Dataset items:
>>>>>

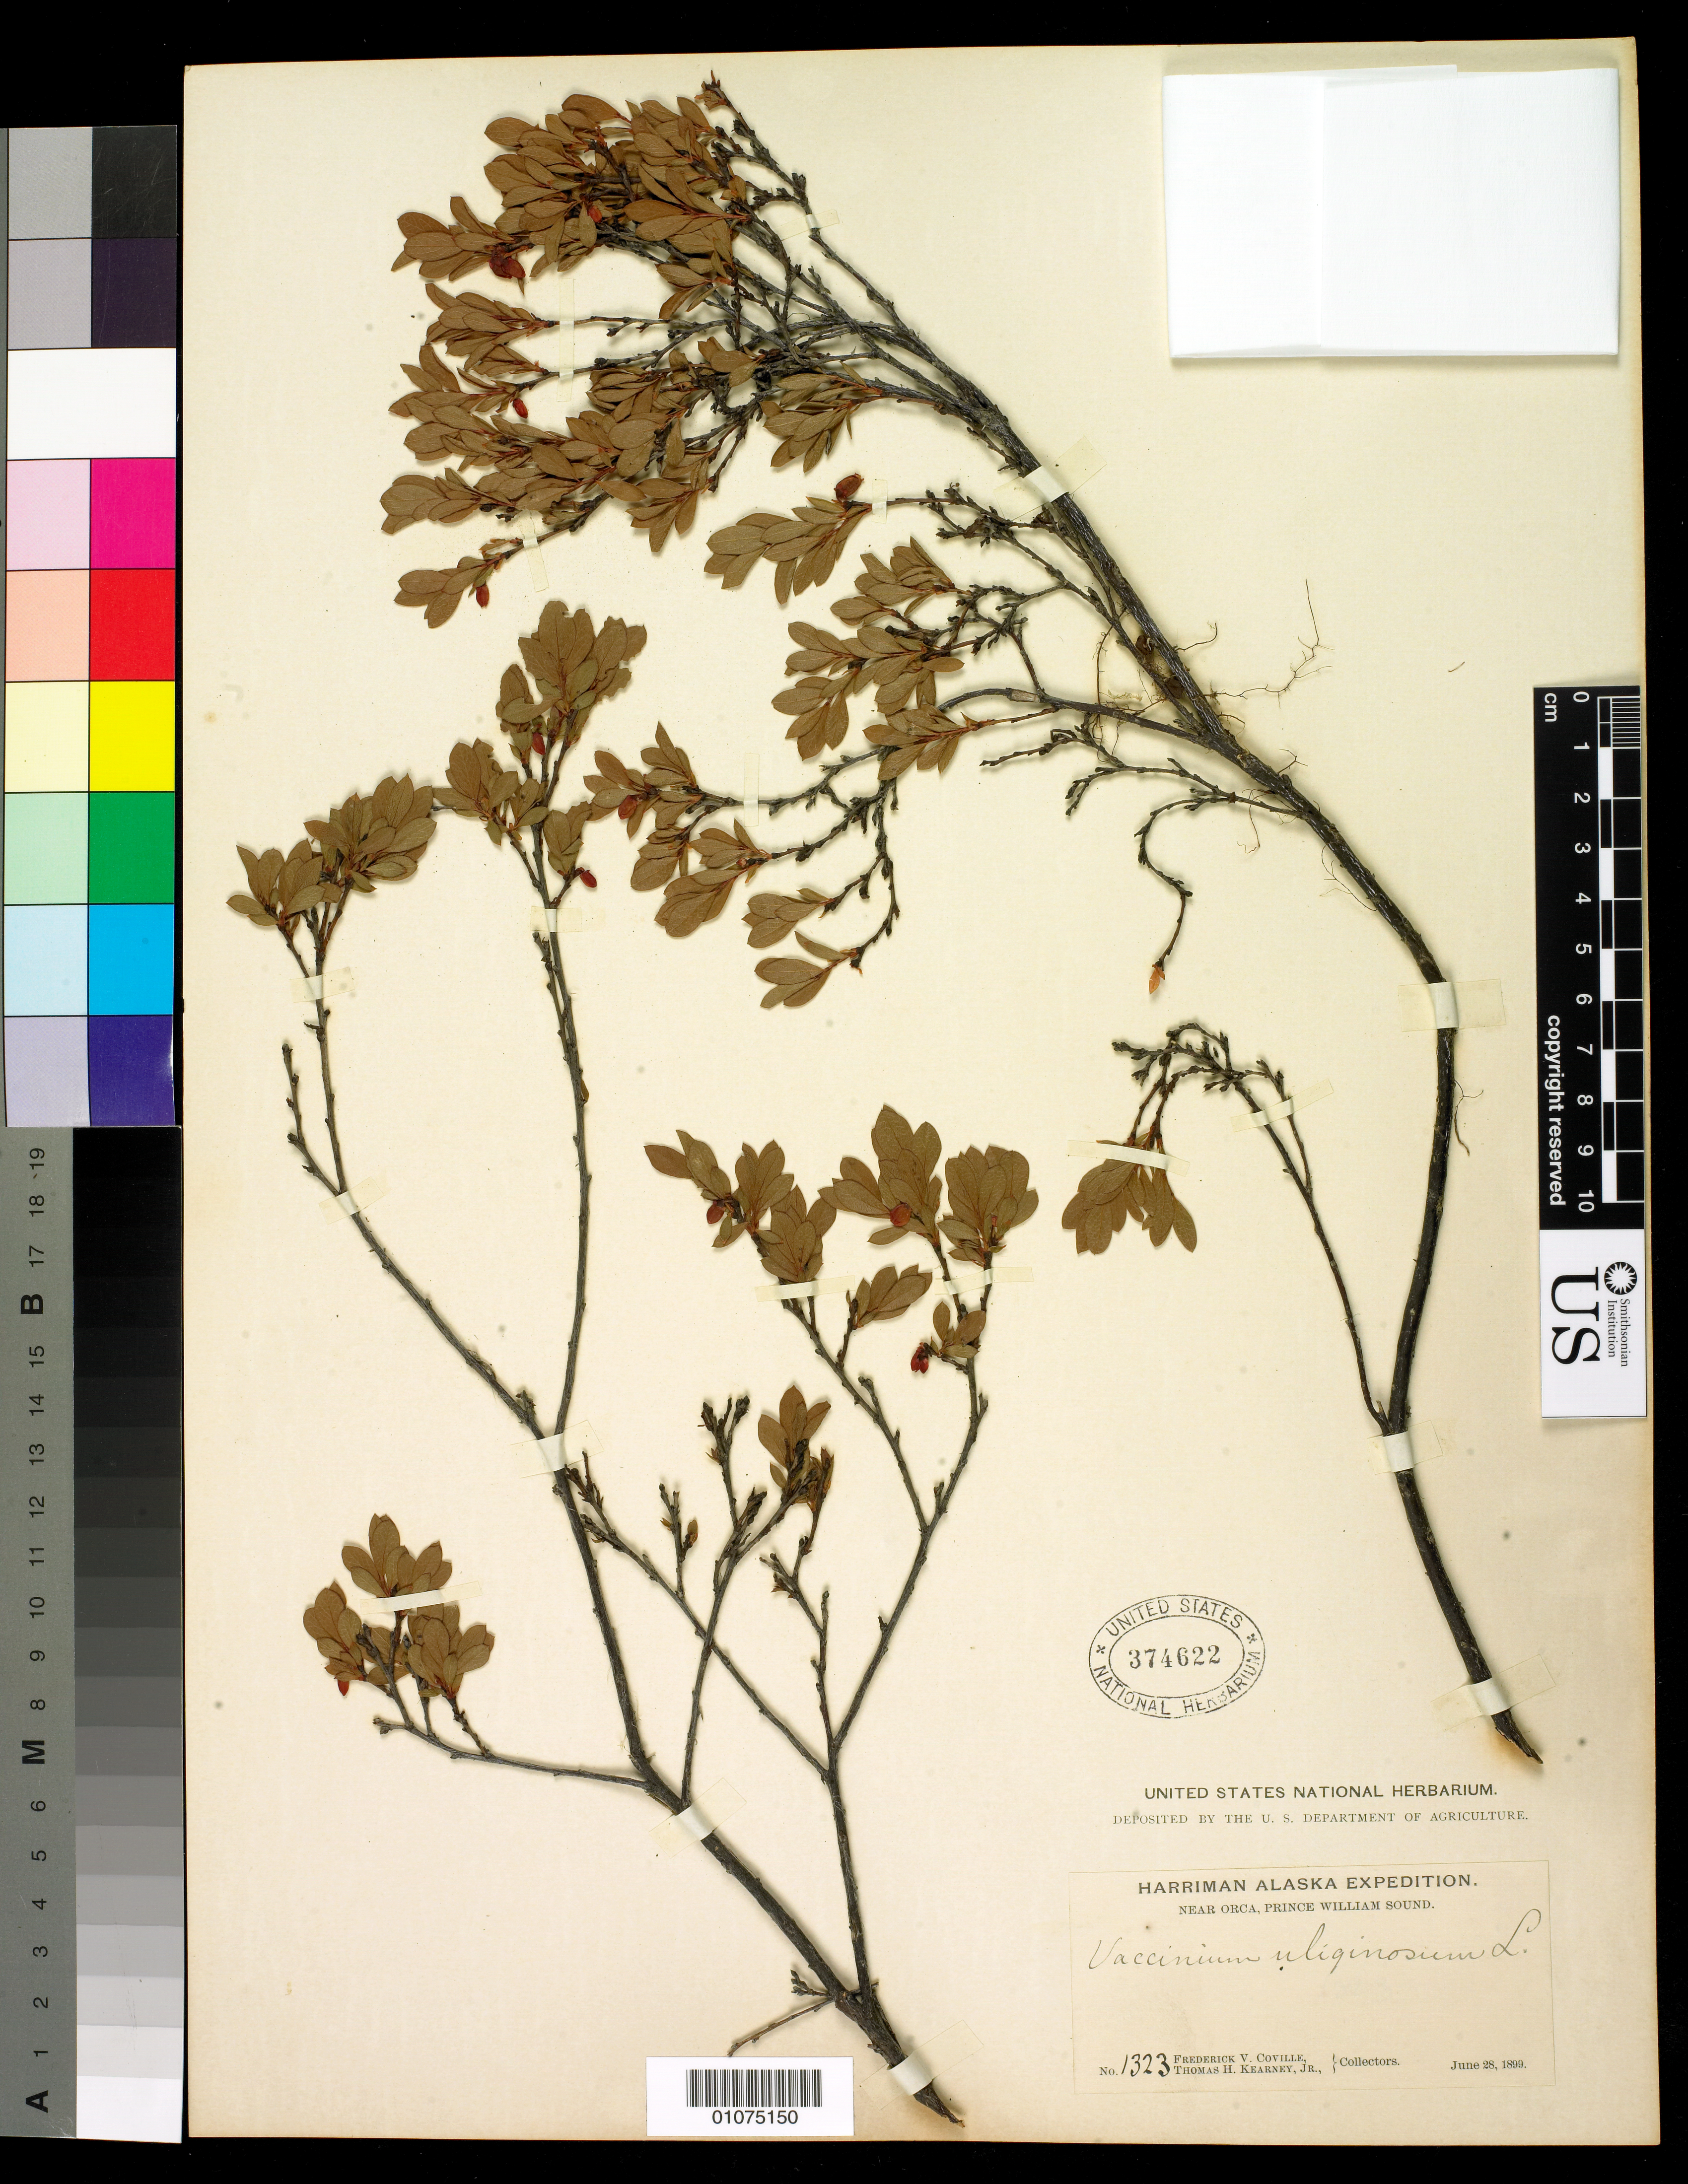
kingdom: Plantae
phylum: Tracheophyta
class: Magnoliopsida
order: Ericales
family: Ericaceae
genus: Vaccinium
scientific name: Vaccinium uliginosum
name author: L.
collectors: F. V. Coville & T. H. Kearney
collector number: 1323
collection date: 1899-06-28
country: United States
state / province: Alaska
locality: Near Orca, Prince William Sound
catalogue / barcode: US 374622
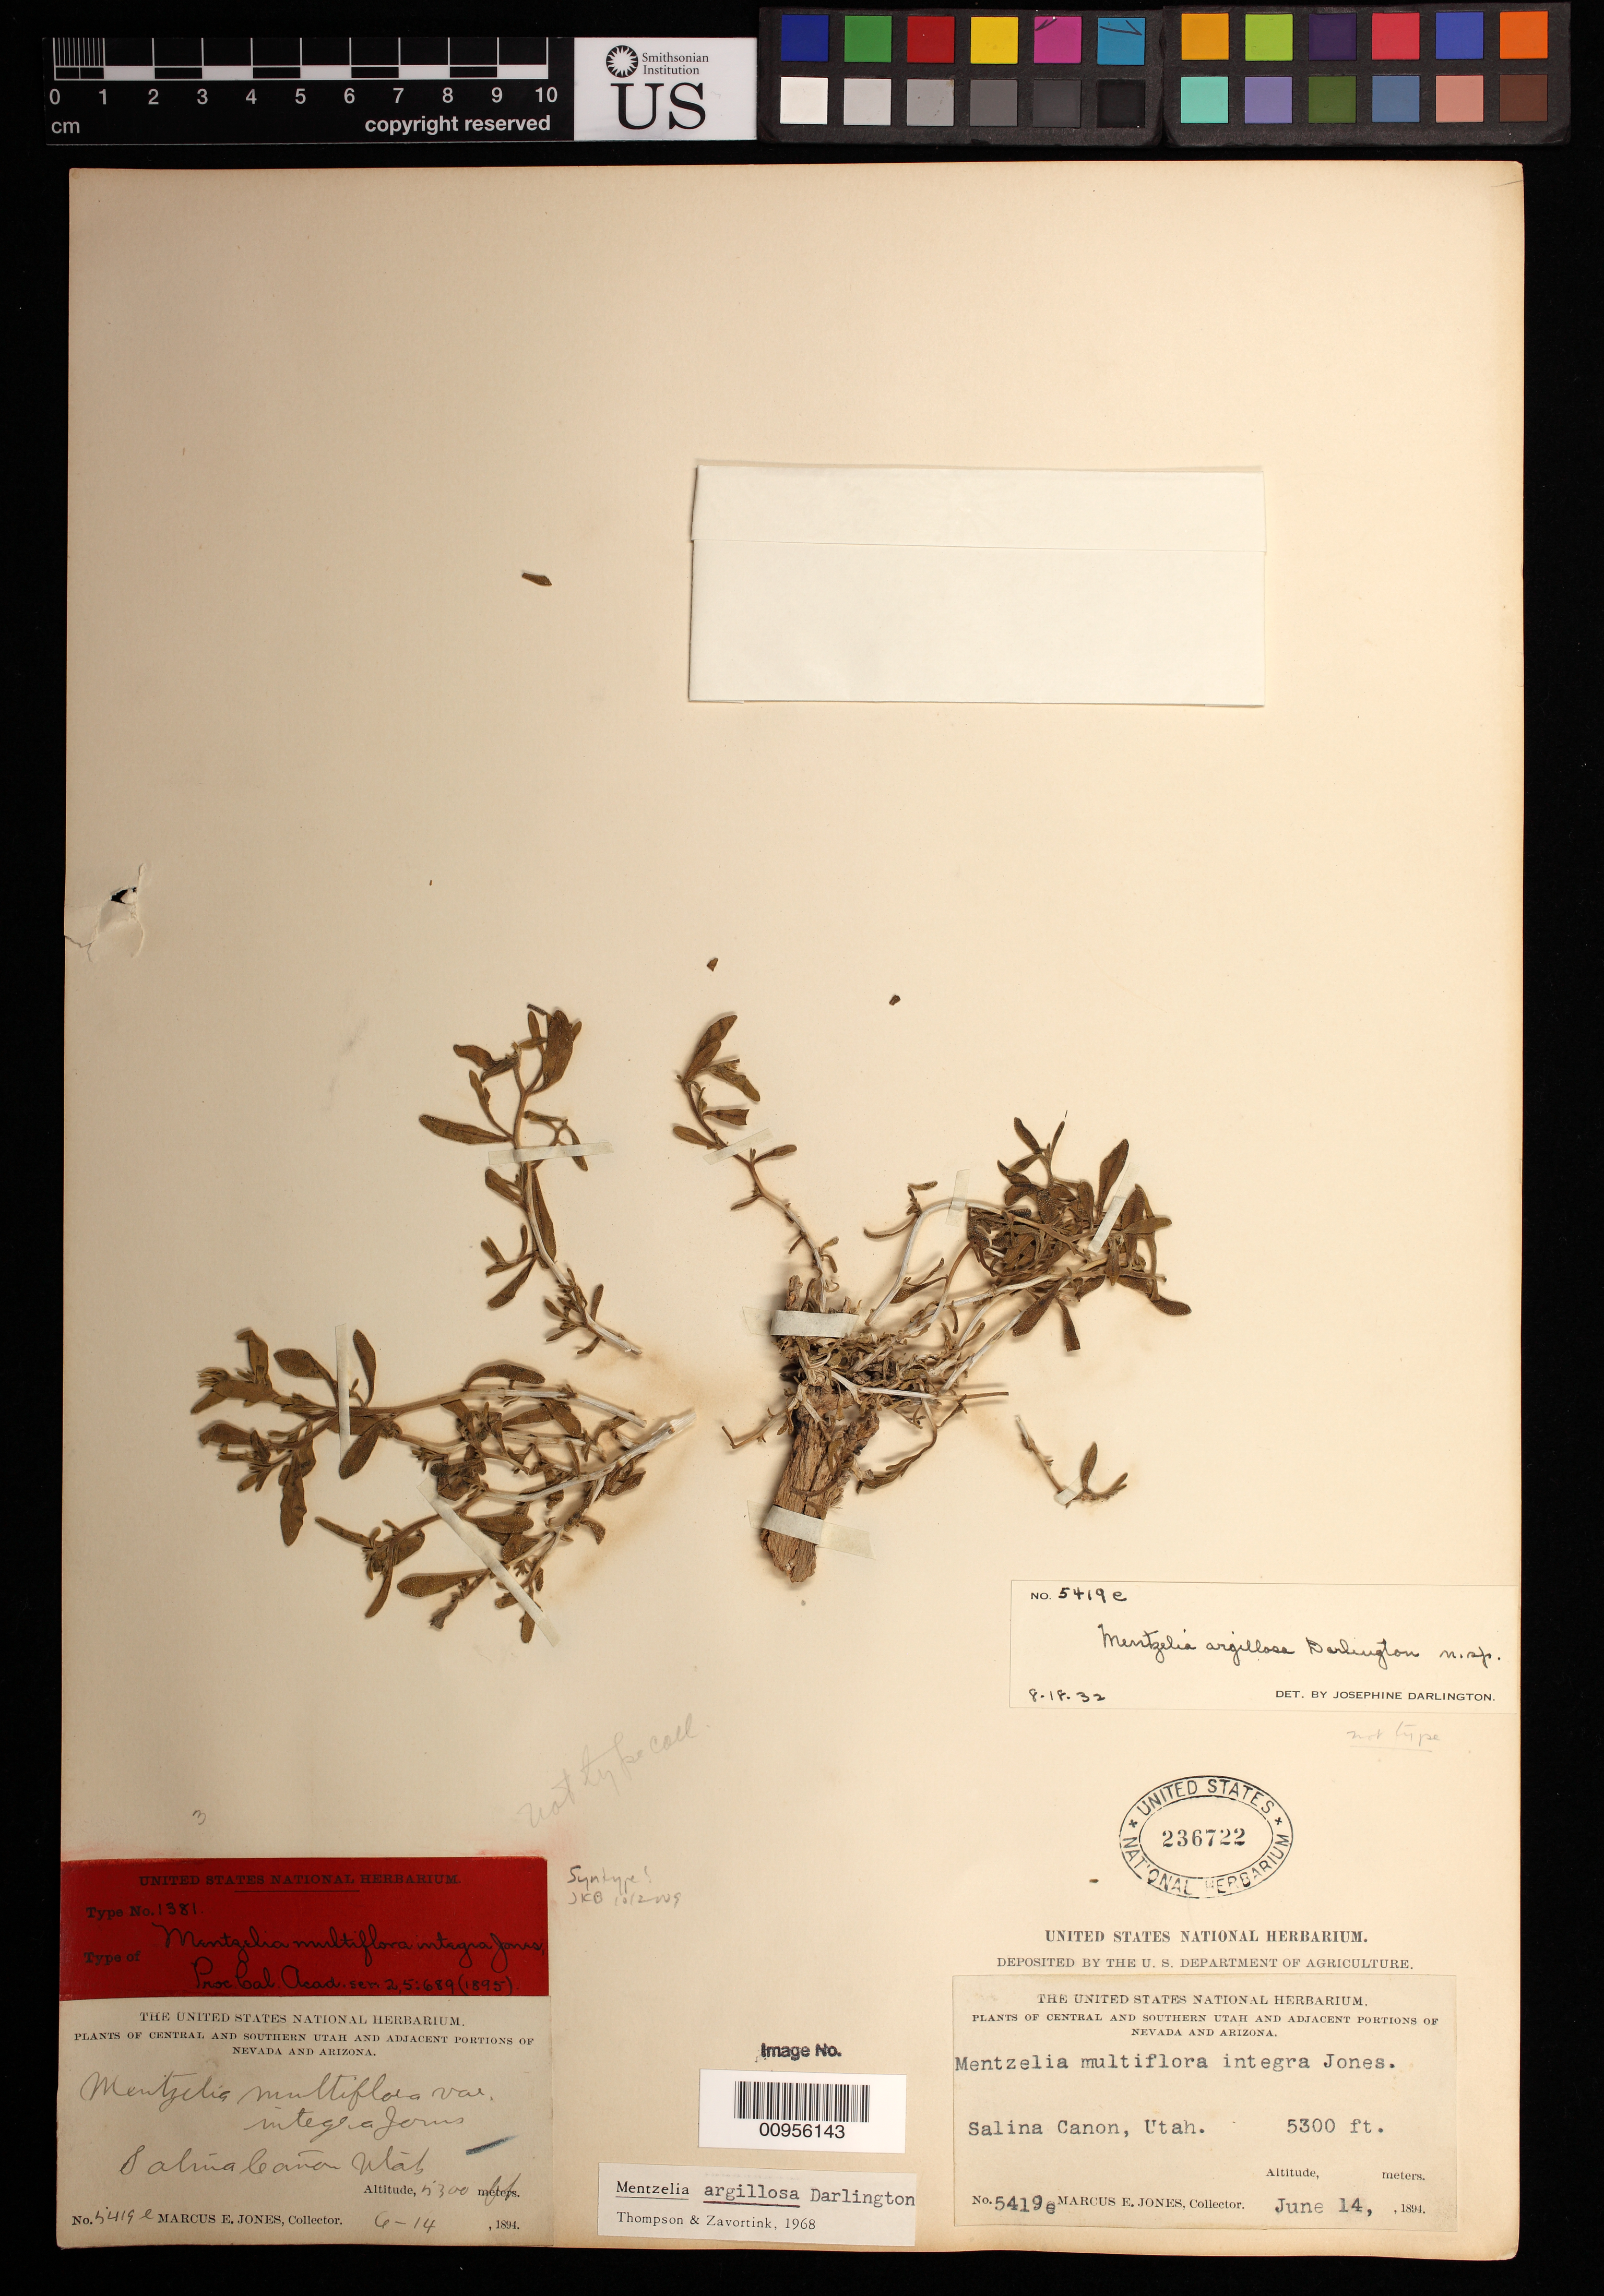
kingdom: Plantae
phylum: Tracheophyta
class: Magnoliopsida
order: Cornales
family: Loasaceae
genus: Mentzelia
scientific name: Mentzelia multiflora var. integra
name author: M.E. Jones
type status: Syntype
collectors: M. E. Jones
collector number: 5419 e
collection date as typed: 14 Jun 1894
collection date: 1894-06-14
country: United States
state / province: Utah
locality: Salina Canon.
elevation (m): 1615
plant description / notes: Lectotype collection is Jones 6082c as designated by N.H. Holmgren, Brittonia 56: 250 (2004).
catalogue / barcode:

<<<<<

Pull every line of text from the material and reproduce each one unchanged, leaving the pictures out.

kingdom: Plantae
phylum: Tracheophyta
class: Magnoliopsida
order: Ericales
family: Ericaceae
genus: Vaccinium
scientific name: Vaccinium uliginosum
name author: L.
collectors: F. V. Coville & T. H. Kearney
collector number: 1323
collection date: 1899-06-28
country: United States
state / province: Alaska
locality: Near Orca, Prince William Sound
catalogue / barcode: US 374622
kingdom: Plantae
phylum: Tracheophyta
class: Magnoliopsida
order: Cornales
family: Loasaceae
genus: Mentzelia
scientific name: Mentzelia multiflora var. integra
name author: M.E. Jones
type status: Syntype
collectors: M. E. Jones
collector number: 5419 e
collection date as typed: 14 Jun 1894
collection date: 1894-06-14
country: United States
state / province: Utah
locality: Salina Canon.
elevation (m): 1615
plant description / notes: Lectotype collection is Jones 6082c as designated by N.H. Holmgren, Brittonia 56: 250 (2004).
catalogue / barcode:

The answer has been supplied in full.